My love for this show runs deep and proud and true. It is, objectively, the greatest television show of our time.
But instead of renewing a show with heaps of potential, Netflix has decided to fund a self-congratulatory show with no more story left to tell, a bunch of Adam Sandler films, and a second season of Miranda Sings’ Haters Back Off.
So here’s 13 reasons why this is a terrible idea. Netflix, welcome to your tape.
1. There was more story to tell
Sense8‘s season one was a slow burner. It focused on characters rather than plot because that’s what it needed to world build. But when the second season finally got going, Sense8 went hard.
And when the season finale hit us, we were all ready.
We were ready for Nomi and Amanita’s wedding, we were ready for Lito to tell Hernando about the sensates, and we were ready for them all to be in the same damn room together. It is obvious that a third season was planned — and, damn it, we deserved it.
2. It showcased original sci-fi
Sci-fi is the one genre with almost no limitation. It expands to wherever your imagination can take you. But it’s also the genre that sees itself so bogged down by reboots and sequels that in 2017 original sci-fi is practically extinct.
Sense8’s creators, the Wachowskis (for all their flaws) know this. They have always been confident to take risks, with some like The Matrix paying off, and some like Jupiter Ascending not so much.
-=-=-
• [The request] Restate the passage on the Sense8 cancellation from "But instead of" to "Sense8 went hard.", substituting "the streaming service" for "Netflix" throughout. The lines that come after this are separate material and have no connection to the text above.

• [Material]
-=-=-
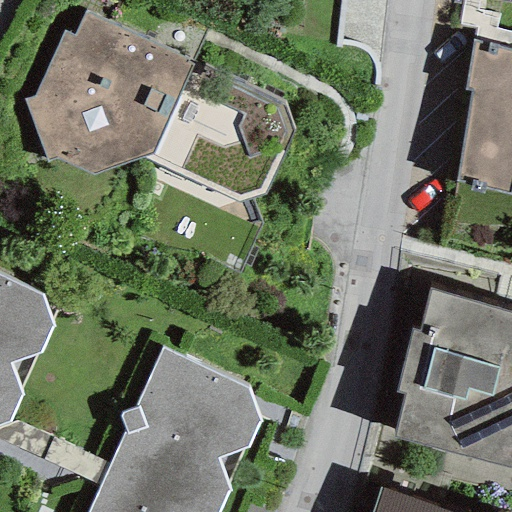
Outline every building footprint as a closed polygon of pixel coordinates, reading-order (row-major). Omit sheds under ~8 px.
[(284,103),(84,10),(73,34),(63,30),(33,95),(22,99),(26,110),(30,120),(46,164),(57,160),(94,176),(140,158),(237,203),(264,195),(294,129),(284,103)] [(511,186),(511,52),(472,42),(464,94),(471,95),(453,186),(509,199),(511,186)] [(43,294),(0,274),(0,425),(10,422),(22,396),(10,364),(41,353),(54,324),(43,294)] [(511,310),(429,290),(419,330),(411,328),(395,392),(403,394),(392,438),(511,468),(511,310)] [(249,389),(160,349),(132,410),(119,415),(124,428),(86,511),(219,511),(228,492),(217,460),(248,449),(261,420),(249,389)] [(449,511),(379,489),(371,511),(449,511)]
-=-=-
• [The solution]
But instead of renewing a show with heaps of potential, the streaming service has decided to fund a self-congratulatory show with no more story left to tell, a bunch of Adam Sandler films, and a second season of Miranda Sings’ Haters Back Off.
So here’s 13 reasons why this is a terrible idea. the streaming service, welcome to your tape.
1. There was more story to tell
Sense8‘s season one was a slow burner. It focused on characters rather than plot because that’s what it needed to world build. But when the second season finally got going, Sense8 went hard.